BBC NEWS | Asia-Pacific | Rows may overshadow Asian summits

BBC NEWS | Asia-Pacific | Rows may overshadow Asian summits Rows may overshadow Asian summits
By Jonathan Kent
BBC News, Kuala Lumpur

East Asia's leaders are gathering in the Malaysian capital Kuala Lumpur for talks which could shape the economic future for half the world's population.

However, the situation in Burma and an ongoing row between Japan and its neighbours could overshadow attempts to make trade deals at the Asean summit.

The next three days will see a dizzying series of meetings.

Leaders of Asean's 10 south-east Asian countries will also meet premiers from India, China, Japan and South Korea.

Then on Wednesday, the inaugural East Asia summit will bring them all together with Australia and New Zealand as well. Even Russia's President Vladimir Putin is here on the sidelines.

Japan scolded

There is much talk of free trade agreements, of economic cooperation and integration.

There have been calls for the region to work together to develop new oil refineries and energy sources.

On Wednesday the16 participating nations are due to sign a pledge to fight bird flu.

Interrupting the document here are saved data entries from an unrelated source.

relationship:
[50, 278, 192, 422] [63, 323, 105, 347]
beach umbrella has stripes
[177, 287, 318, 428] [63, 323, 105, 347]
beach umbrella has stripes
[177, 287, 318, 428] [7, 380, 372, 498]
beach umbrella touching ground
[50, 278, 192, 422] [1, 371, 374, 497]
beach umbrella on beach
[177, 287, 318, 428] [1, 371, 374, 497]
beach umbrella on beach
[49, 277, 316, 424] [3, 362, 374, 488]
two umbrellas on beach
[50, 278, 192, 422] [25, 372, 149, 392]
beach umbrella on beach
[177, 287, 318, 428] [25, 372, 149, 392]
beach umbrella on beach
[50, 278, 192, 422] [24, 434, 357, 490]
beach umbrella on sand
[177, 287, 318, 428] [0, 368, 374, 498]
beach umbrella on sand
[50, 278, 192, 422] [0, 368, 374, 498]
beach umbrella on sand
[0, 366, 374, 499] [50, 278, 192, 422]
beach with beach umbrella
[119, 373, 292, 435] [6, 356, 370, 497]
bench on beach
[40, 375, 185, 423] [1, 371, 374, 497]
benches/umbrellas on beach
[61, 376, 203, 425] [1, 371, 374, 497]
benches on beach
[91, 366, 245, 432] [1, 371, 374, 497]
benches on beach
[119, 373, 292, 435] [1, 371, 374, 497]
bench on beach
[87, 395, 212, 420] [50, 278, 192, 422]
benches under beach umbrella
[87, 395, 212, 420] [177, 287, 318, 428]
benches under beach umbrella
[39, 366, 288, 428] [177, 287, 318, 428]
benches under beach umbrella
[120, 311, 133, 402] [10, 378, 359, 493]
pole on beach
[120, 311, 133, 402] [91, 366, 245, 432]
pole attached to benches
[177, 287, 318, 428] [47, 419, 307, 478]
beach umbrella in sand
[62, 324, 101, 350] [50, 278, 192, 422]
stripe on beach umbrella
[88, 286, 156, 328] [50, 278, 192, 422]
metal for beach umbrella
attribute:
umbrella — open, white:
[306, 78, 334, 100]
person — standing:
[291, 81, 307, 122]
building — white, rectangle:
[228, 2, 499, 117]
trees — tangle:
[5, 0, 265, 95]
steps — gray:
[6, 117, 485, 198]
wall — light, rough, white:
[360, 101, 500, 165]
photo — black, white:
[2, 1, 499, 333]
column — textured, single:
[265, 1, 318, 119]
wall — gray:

But all that risks being eclipsed.

Asean's leaders say they have secured an agreement to send a delegation to Burma which they hope will meet the country's opposition leader, Aung San Suu Kyi.

That may be enough to allow them to focus on other issues.

But Japan has again received a telling-off from both China and South Korea over its leader's continued visits to a shrine where war criminals are among those buried, so the annual three-way talks between north-east Asia's big players seem fated not to go ahead.